"Why, Elizabeth," he said, "it isn't my predicament. It's your predicament."

He leaned back in his chair comfortably, in an attitude of irresponsibility.

"How can you sit there," Elizabeth said, "and leave it all to me?"

And then she laughed,--and was grave again.

"Of course," she said. "Well--I'm sure I can't solve it. Poor little Gusta! She was so pretty and so good, and so--comfortable to have around--don't you know? Really, we've never had a maid like her. She was ideal. And now to think of her--in prison! Isn't it awful?"

Marriott sat with half-closed eyes and looked at her through the haze of his lashes. The room was still; the fire burned slowly in the black chimney; now and then the oil gurgled cozily in the lamp.

"What is a prison like, Gordon? Is it really such an awful place?"

Marriott thought of the miserable room in the women's quarters, with its iron wainscoting, the narrow iron bed; the wooden table and chair, and he contrasted it with this luxurious library of the Wards.

"Well," he said, turning rather lazily toward the fire, "it's nothing like this."
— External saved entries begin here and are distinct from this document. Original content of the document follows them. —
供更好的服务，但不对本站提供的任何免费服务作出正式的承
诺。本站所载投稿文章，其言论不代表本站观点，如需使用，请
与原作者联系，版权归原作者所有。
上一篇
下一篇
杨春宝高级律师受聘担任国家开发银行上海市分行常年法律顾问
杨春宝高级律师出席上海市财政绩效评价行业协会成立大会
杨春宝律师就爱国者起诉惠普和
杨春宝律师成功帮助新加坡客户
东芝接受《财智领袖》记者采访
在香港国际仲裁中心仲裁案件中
"But,"--Elizabeth looked up suddenly with the eagerness of a new idea,--"can't you get her out on bail--isn't that what it's called? Can't you get some kind of document, some writ?--yes, that's it." She spoke with pleasure because she had found a word with a legal sound. "Get a writ. Surely you are a lawyer clever enough to get her out. I always thought that any one could get out of prison if he had a good lawyer. The papers all say so."